Extracted records
__________________________________________________

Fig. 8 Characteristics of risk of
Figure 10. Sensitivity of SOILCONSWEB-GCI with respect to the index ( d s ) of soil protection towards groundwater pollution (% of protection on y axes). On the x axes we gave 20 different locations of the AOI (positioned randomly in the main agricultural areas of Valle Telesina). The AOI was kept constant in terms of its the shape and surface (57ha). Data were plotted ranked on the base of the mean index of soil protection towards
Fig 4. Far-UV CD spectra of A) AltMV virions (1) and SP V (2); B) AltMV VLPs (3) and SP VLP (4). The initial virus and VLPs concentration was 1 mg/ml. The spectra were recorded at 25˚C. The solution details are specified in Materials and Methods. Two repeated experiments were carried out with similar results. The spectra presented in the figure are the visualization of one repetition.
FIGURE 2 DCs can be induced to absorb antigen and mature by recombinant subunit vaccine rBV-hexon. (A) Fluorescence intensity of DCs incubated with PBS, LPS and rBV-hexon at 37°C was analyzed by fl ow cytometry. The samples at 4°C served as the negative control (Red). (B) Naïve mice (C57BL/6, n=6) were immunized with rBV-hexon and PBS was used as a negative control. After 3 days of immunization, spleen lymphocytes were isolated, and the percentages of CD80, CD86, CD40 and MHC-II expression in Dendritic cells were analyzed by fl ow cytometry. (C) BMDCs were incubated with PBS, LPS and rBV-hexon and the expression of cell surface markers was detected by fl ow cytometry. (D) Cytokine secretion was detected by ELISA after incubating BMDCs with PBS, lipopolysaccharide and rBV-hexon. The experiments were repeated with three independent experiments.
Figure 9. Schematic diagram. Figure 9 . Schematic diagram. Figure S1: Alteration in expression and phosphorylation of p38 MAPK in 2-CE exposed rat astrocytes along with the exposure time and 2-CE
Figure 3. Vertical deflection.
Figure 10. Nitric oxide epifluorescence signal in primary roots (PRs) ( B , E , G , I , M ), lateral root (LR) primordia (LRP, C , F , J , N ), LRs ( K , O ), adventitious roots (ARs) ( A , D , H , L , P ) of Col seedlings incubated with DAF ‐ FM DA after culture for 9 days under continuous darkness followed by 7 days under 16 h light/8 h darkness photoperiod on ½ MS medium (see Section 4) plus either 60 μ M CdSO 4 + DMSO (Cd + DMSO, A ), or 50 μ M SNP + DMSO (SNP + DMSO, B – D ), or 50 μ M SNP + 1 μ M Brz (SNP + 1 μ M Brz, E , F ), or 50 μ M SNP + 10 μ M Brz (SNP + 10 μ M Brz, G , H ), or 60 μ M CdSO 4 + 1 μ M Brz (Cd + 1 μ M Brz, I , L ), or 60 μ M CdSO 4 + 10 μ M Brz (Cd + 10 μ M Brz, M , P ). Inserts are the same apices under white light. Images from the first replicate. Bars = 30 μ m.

__________________________________________________

Copy exactly the line that contains "Figure 3. Vertical deflection." and every line after it through the end of the entries, with nothing added.

→ RESULT FOR THIS EXERCISE
Figure 3. Vertical deflection.
Figure 10. Nitric oxide epifluorescence signal in primary roots (PRs) ( B , E , G , I , M ), lateral root (LR) primordia (LRP, C , F , J , N ), LRs ( K , O ), adventitious roots (ARs) ( A , D , H , L , P ) of Col seedlings incubated with DAF ‐ FM DA after culture for 9 days under continuous darkness followed by 7 days under 16 h light/8 h darkness photoperiod on ½ MS medium (see Section 4) plus either 60 μ M CdSO 4 + DMSO (Cd + DMSO, A ), or 50 μ M SNP + DMSO (SNP + DMSO, B – D ), or 50 μ M SNP + 1 μ M Brz (SNP + 1 μ M Brz, E , F ), or 50 μ M SNP + 10 μ M Brz (SNP + 10 μ M Brz, G , H ), or 60 μ M CdSO 4 + 1 μ M Brz (Cd + 1 μ M Brz, I , L ), or 60 μ M CdSO 4 + 10 μ M Brz (Cd + 10 μ M Brz, M , P ). Inserts are the same apices under white light. Images from the first replicate. Bars = 30 μ m.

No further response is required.